--- START ---
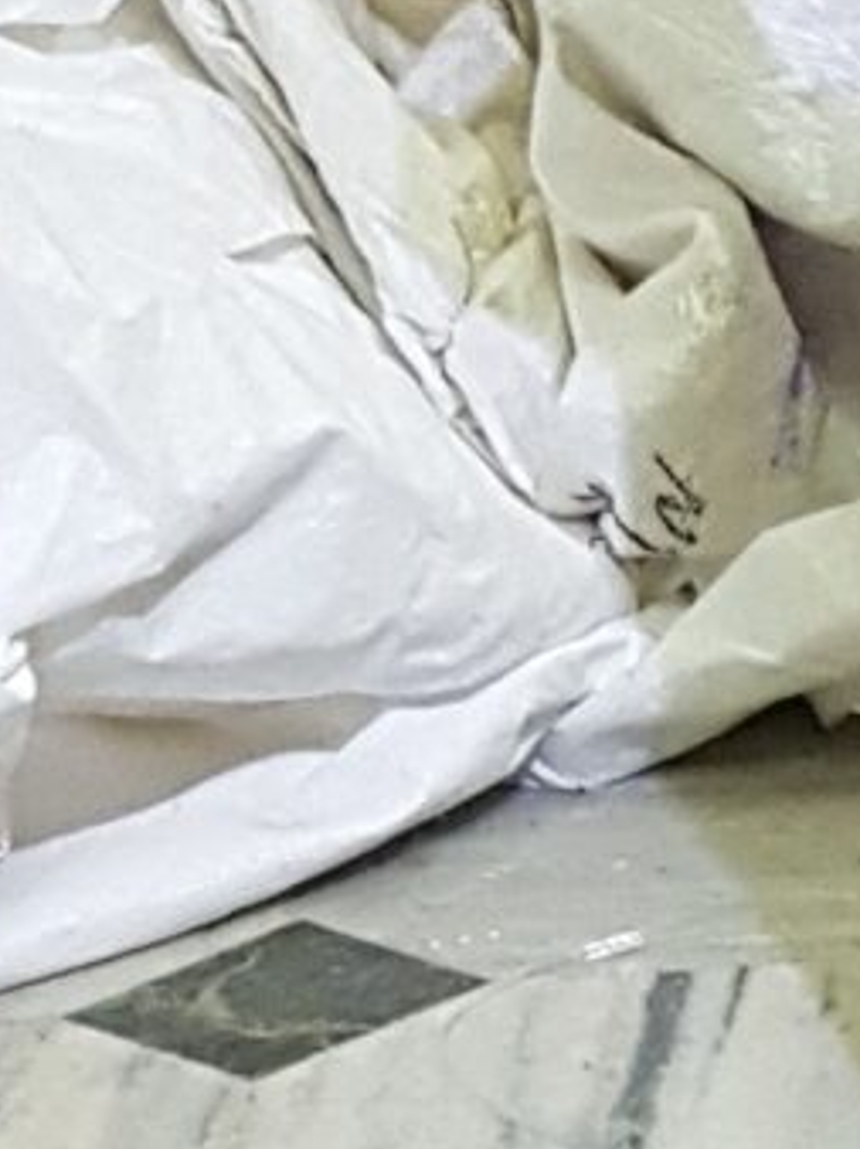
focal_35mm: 197
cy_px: 2567
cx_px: 2570
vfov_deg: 9.2
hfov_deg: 6.8
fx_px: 6534
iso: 200
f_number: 1.7
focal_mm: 4.2
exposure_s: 1/20
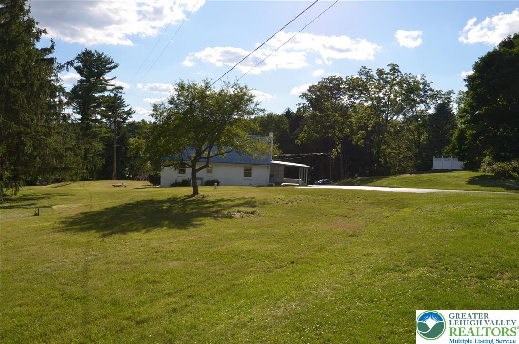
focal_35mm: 27
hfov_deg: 67.5
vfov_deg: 47.7
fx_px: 388
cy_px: 172
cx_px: 260
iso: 100
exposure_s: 1/250
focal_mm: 18
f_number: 9
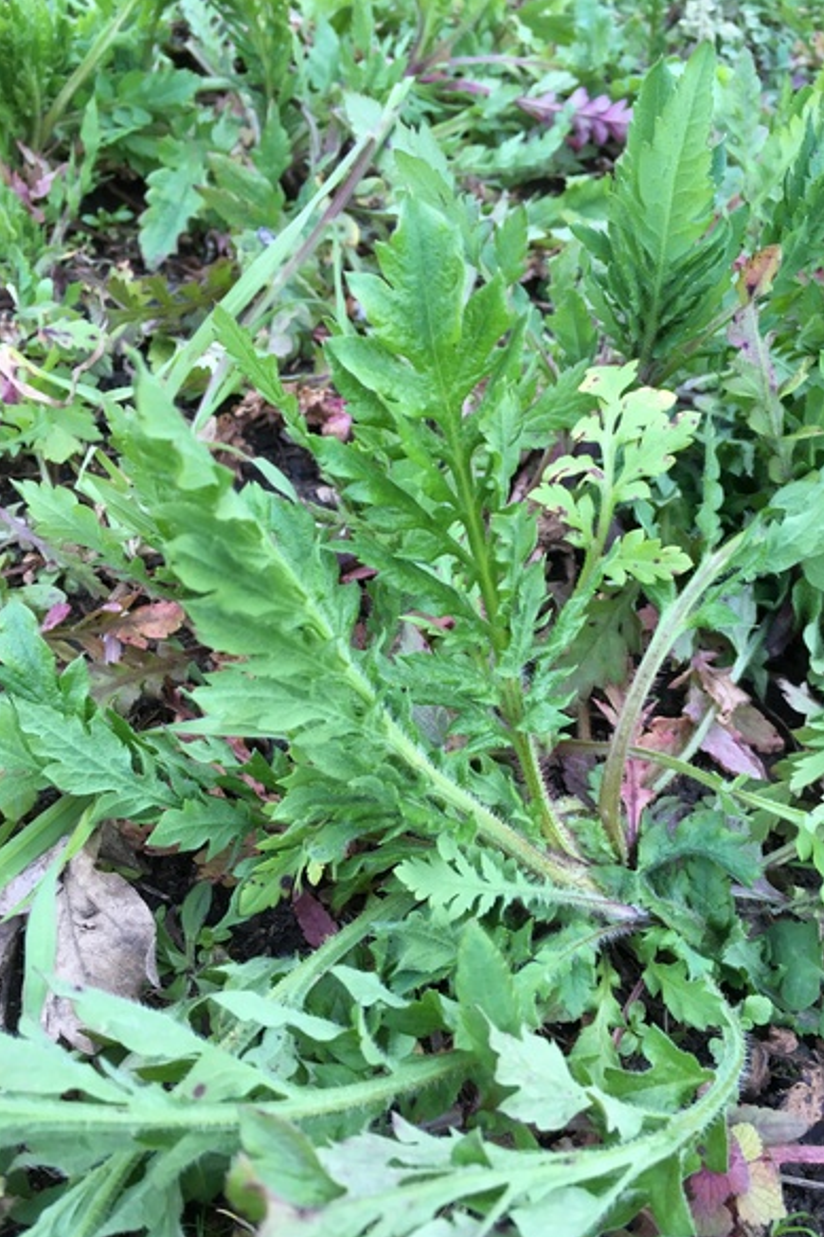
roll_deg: -12.6
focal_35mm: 31
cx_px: 470
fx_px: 1065
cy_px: 616
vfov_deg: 60.3
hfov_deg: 42.2
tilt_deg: -44.3
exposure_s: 1/33
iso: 25
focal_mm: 4.15
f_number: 2.2
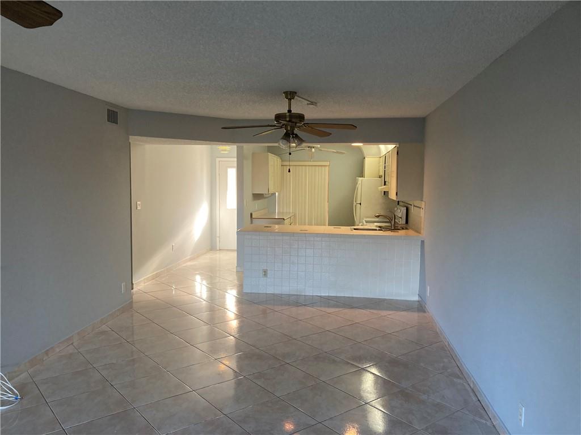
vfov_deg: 49.7
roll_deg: -1.0
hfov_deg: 63.4
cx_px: 290
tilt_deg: -3.8
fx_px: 470
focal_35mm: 28
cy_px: 218
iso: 125
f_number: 1.8
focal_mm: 3.99
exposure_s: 1/60
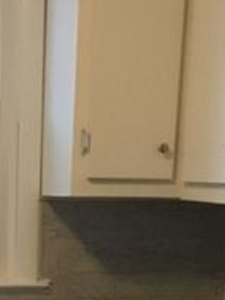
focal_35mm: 126
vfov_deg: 14.0
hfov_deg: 11.6
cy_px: 525
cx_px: -8
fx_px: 1091
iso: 160
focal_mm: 3.3
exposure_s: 1/30
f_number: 2.4
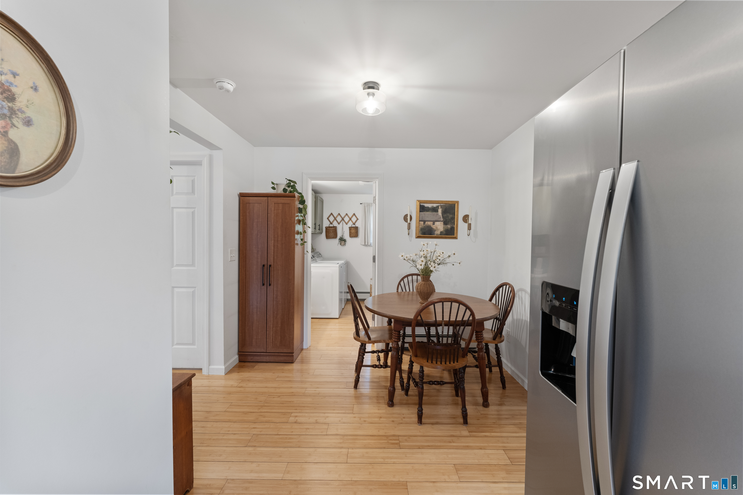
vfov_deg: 81.2
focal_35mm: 14
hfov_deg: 104.3
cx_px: 372
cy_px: 248
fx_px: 289
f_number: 8
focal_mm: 14
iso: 800
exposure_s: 1/6
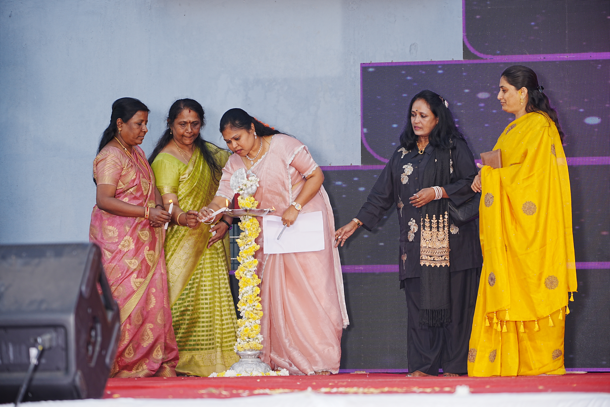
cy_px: 204
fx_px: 1779
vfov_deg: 13.0
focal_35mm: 105
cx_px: 305
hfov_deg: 19.5
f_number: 4.5
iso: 160
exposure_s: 1/125
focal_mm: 105
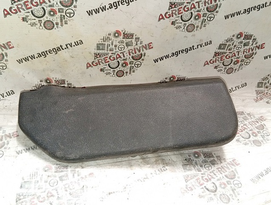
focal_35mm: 31
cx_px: 136
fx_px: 243
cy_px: 102
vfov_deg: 45.6
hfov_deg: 58.3
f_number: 1.8
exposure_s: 1/20
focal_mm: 3.96
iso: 965
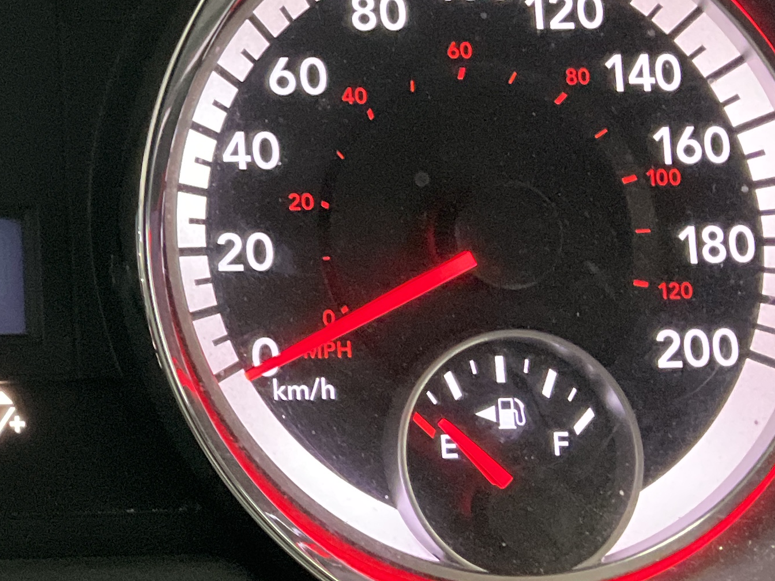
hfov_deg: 20.3
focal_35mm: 87
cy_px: 100
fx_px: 1948
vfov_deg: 16.8
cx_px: -266
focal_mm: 3
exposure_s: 1/30
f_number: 1.8
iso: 400
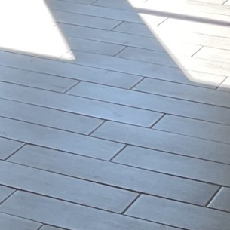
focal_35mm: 172
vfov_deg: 9.4
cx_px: -214
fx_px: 1293
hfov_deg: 9.6
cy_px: -247
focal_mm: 3
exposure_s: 1/180
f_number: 1.8
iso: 16
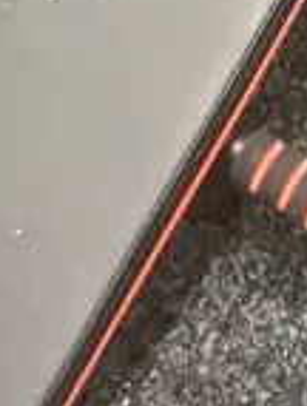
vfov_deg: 8.9
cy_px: -565
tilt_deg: -46.5
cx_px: 381
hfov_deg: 7.4
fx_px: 2354
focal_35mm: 200
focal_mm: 3.99
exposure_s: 1/33
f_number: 1.8
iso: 320
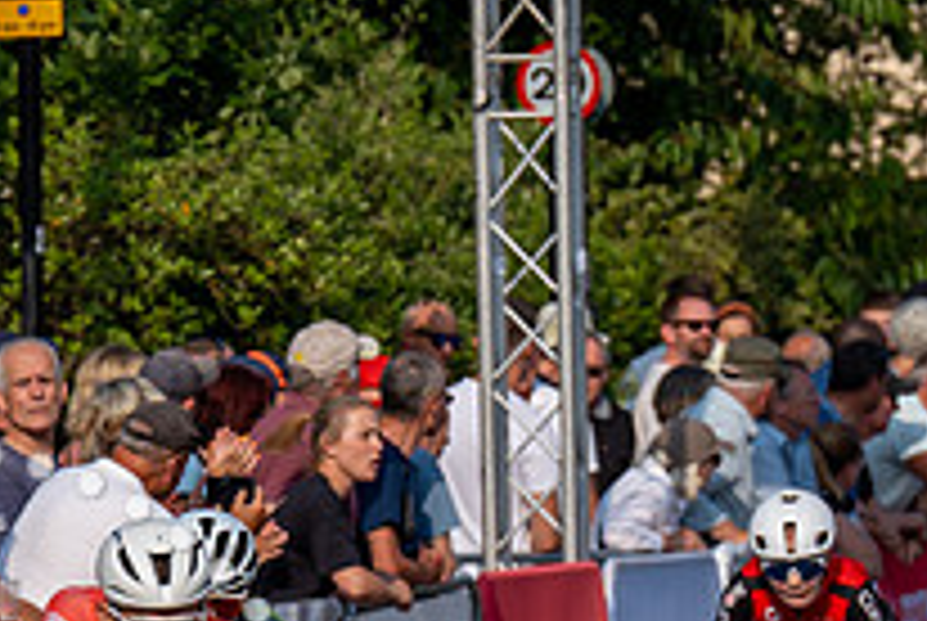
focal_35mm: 729
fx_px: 18798
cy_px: 584
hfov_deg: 2.8
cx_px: 237
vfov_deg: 1.9
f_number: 6.3
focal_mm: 191
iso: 160
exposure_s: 1/1000
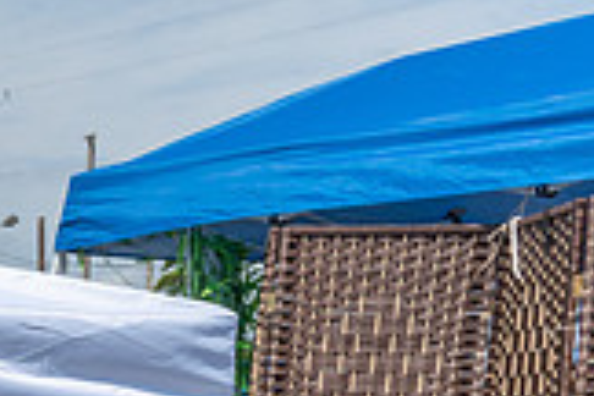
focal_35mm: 98
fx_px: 1617
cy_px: 647
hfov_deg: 18.1
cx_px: -340
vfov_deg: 13.0
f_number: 11
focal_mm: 18
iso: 200
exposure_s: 1/500
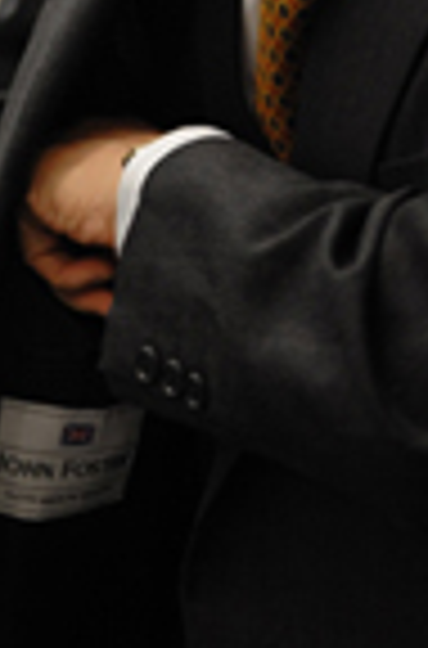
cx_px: 405
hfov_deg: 6.1
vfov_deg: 9.0
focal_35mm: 222
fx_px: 3988
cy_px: -454
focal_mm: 50
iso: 800
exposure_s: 1/100
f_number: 2.8
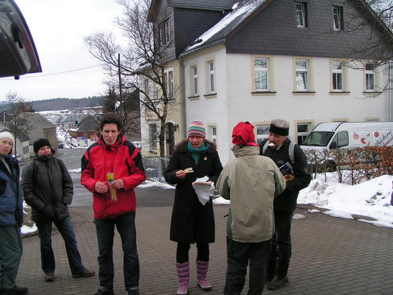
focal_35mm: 38
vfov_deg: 37.7
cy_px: 148
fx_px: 431
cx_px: 196
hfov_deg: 49.0
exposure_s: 1/60
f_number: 5
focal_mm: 5.8
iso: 50
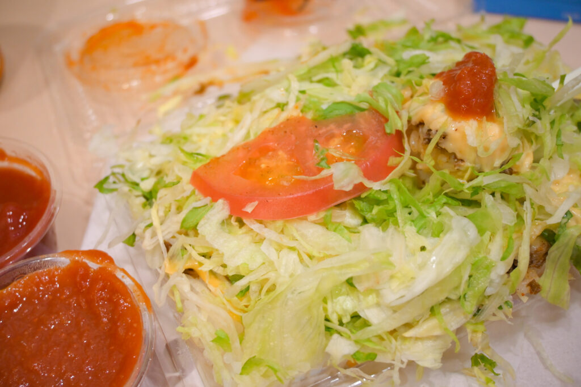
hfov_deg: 48.7
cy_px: 194
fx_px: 642
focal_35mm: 40
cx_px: 290
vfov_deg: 33.6
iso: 1250
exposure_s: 1/40
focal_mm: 26.5
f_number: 4.5
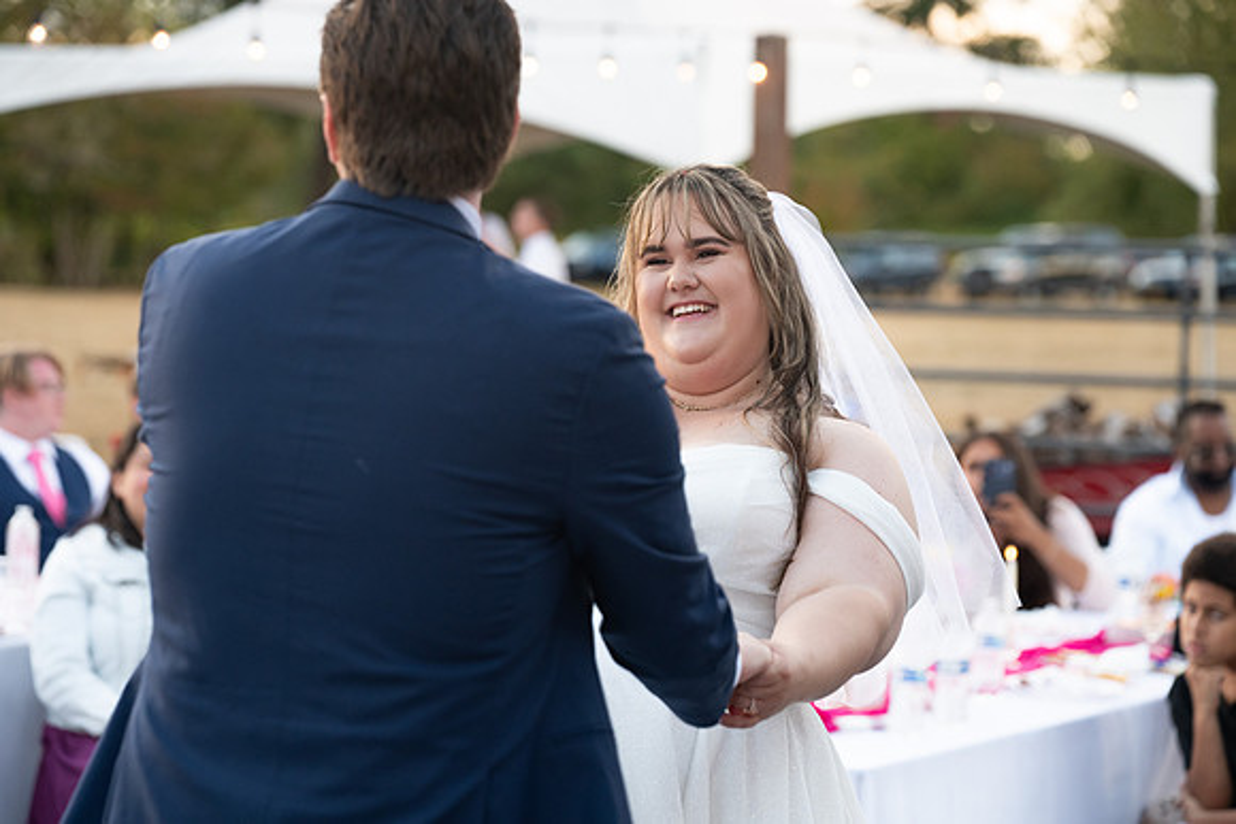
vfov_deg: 11.8
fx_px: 3983
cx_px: 618
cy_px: 412
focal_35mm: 116
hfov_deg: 17.6
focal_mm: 116
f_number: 4
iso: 1600
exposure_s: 1/500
--- END ---
Using the records above, retype everything exactly except the pictures.

» **Result of the task**:
focal_35mm: 197
cy_px: 2567
cx_px: 2570
vfov_deg: 9.2
hfov_deg: 6.8
fx_px: 6534
iso: 200
f_number: 1.7
focal_mm: 4.2
exposure_s: 1/20
focal_35mm: 27
hfov_deg: 67.5
vfov_deg: 47.7
fx_px: 388
cy_px: 172
cx_px: 260
iso: 100
exposure_s: 1/250
focal_mm: 18
f_number: 9
roll_deg: -12.6
focal_35mm: 31
cx_px: 470
fx_px: 1065
cy_px: 616
vfov_deg: 60.3
hfov_deg: 42.2
tilt_deg: -44.3
exposure_s: 1/33
iso: 25
focal_mm: 4.15
f_number: 2.2
vfov_deg: 49.7
roll_deg: -1.0
hfov_deg: 63.4
cx_px: 290
tilt_deg: -3.8
fx_px: 470
focal_35mm: 28
cy_px: 218
iso: 125
f_number: 1.8
focal_mm: 3.99
exposure_s: 1/60
focal_35mm: 126
vfov_deg: 14.0
hfov_deg: 11.6
cy_px: 525
cx_px: -8
fx_px: 1091
iso: 160
focal_mm: 3.3
exposure_s: 1/30
f_number: 2.4
vfov_deg: 81.2
focal_35mm: 14
hfov_deg: 104.3
cx_px: 372
cy_px: 248
fx_px: 289
f_number: 8
focal_mm: 14
iso: 800
exposure_s: 1/6
cy_px: 204
fx_px: 1779
vfov_deg: 13.0
focal_35mm: 105
cx_px: 305
hfov_deg: 19.5
f_number: 4.5
iso: 160
exposure_s: 1/125
focal_mm: 105
focal_35mm: 31
cx_px: 136
fx_px: 243
cy_px: 102
vfov_deg: 45.6
hfov_deg: 58.3
f_number: 1.8
exposure_s: 1/20
focal_mm: 3.96
iso: 965
hfov_deg: 20.3
focal_35mm: 87
cy_px: 100
fx_px: 1948
vfov_deg: 16.8
cx_px: -266
focal_mm: 3
exposure_s: 1/30
f_number: 1.8
iso: 400
focal_35mm: 172
vfov_deg: 9.4
cx_px: -214
fx_px: 1293
hfov_deg: 9.6
cy_px: -247
focal_mm: 3
exposure_s: 1/180
f_number: 1.8
iso: 16
vfov_deg: 8.9
cy_px: -565
tilt_deg: -46.5
cx_px: 381
hfov_deg: 7.4
fx_px: 2354
focal_35mm: 200
focal_mm: 3.99
exposure_s: 1/33
f_number: 1.8
iso: 320
focal_35mm: 729
fx_px: 18798
cy_px: 584
hfov_deg: 2.8
cx_px: 237
vfov_deg: 1.9
f_number: 6.3
focal_mm: 191
iso: 160
exposure_s: 1/1000
focal_35mm: 98
fx_px: 1617
cy_px: 647
hfov_deg: 18.1
cx_px: -340
vfov_deg: 13.0
f_number: 11
focal_mm: 18
iso: 200
exposure_s: 1/500
cx_px: 405
hfov_deg: 6.1
vfov_deg: 9.0
focal_35mm: 222
fx_px: 3988
cy_px: -454
focal_mm: 50
iso: 800
exposure_s: 1/100
f_number: 2.8
focal_35mm: 38
vfov_deg: 37.7
cy_px: 148
fx_px: 431
cx_px: 196
hfov_deg: 49.0
exposure_s: 1/60
f_number: 5
focal_mm: 5.8
iso: 50
hfov_deg: 48.7
cy_px: 194
fx_px: 642
focal_35mm: 40
cx_px: 290
vfov_deg: 33.6
iso: 1250
exposure_s: 1/40
focal_mm: 26.5
f_number: 4.5
vfov_deg: 11.8
fx_px: 3983
cx_px: 618
cy_px: 412
focal_35mm: 116
hfov_deg: 17.6
focal_mm: 116
f_number: 4
iso: 1600
exposure_s: 1/500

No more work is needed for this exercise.